**WORK INSTRUCTIONS**
Below are some records. Return exactly their lines from the one containing "exposure_s: 1/125" through the one containing "exposure_s: 1/60", and drop the pictures.

[[ DATA FOR THIS EXERCISE, beginning ]]

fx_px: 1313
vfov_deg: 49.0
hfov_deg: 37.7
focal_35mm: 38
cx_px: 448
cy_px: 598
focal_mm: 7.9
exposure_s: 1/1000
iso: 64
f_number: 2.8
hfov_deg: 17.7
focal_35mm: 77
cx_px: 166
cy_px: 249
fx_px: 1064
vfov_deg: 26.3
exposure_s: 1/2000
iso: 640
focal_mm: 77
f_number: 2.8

[[ DATA FOR THIS EXERCISE, end ]]
[[ DATA FOR THIS EXERCISE, beginning ]]

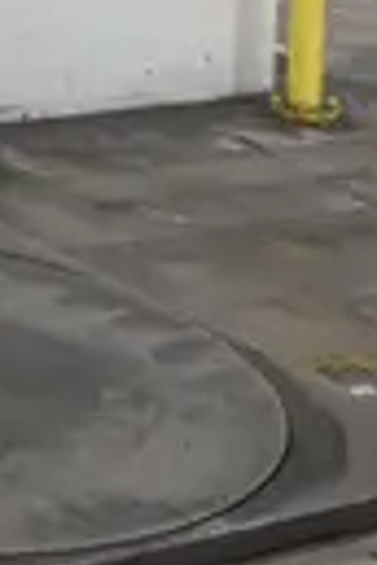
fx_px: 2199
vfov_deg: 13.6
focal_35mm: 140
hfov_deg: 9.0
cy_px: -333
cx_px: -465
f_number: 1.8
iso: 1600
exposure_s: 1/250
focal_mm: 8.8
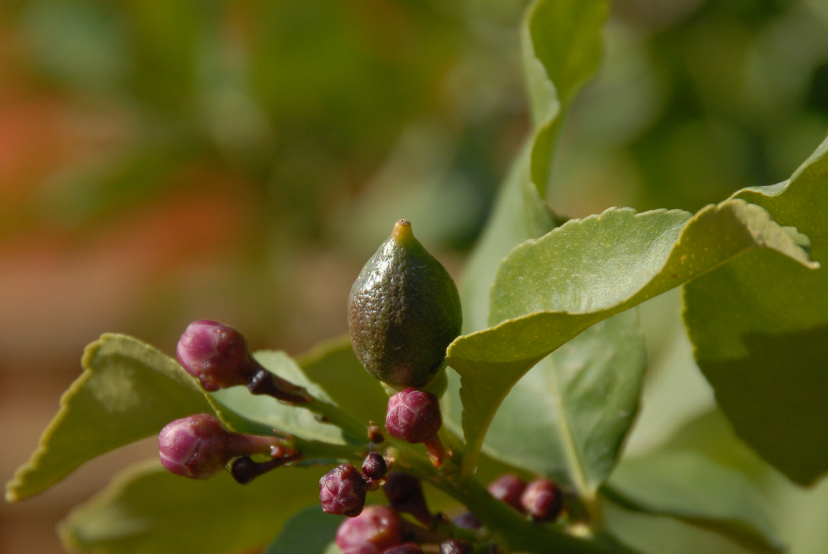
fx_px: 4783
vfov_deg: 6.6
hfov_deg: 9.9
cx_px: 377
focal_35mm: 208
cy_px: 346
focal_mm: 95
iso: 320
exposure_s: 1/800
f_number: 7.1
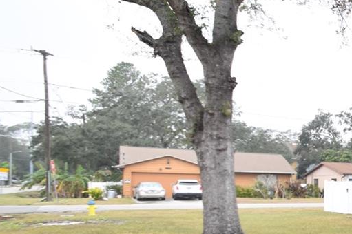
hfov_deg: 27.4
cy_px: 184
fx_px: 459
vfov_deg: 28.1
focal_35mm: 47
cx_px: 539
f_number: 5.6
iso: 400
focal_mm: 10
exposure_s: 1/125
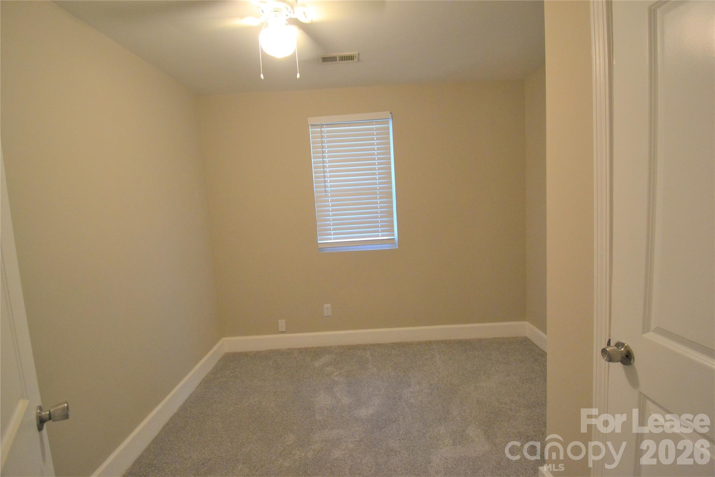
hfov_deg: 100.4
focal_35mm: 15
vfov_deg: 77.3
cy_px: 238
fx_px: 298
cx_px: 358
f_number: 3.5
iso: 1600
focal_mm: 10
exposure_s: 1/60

[[ DATA FOR THIS EXERCISE, end ]]

**RESPONSE AREA**
exposure_s: 1/125
hfov_deg: 100.4
focal_35mm: 15
vfov_deg: 77.3
cy_px: 238
fx_px: 298
cx_px: 358
f_number: 3.5
iso: 1600
focal_mm: 10
exposure_s: 1/60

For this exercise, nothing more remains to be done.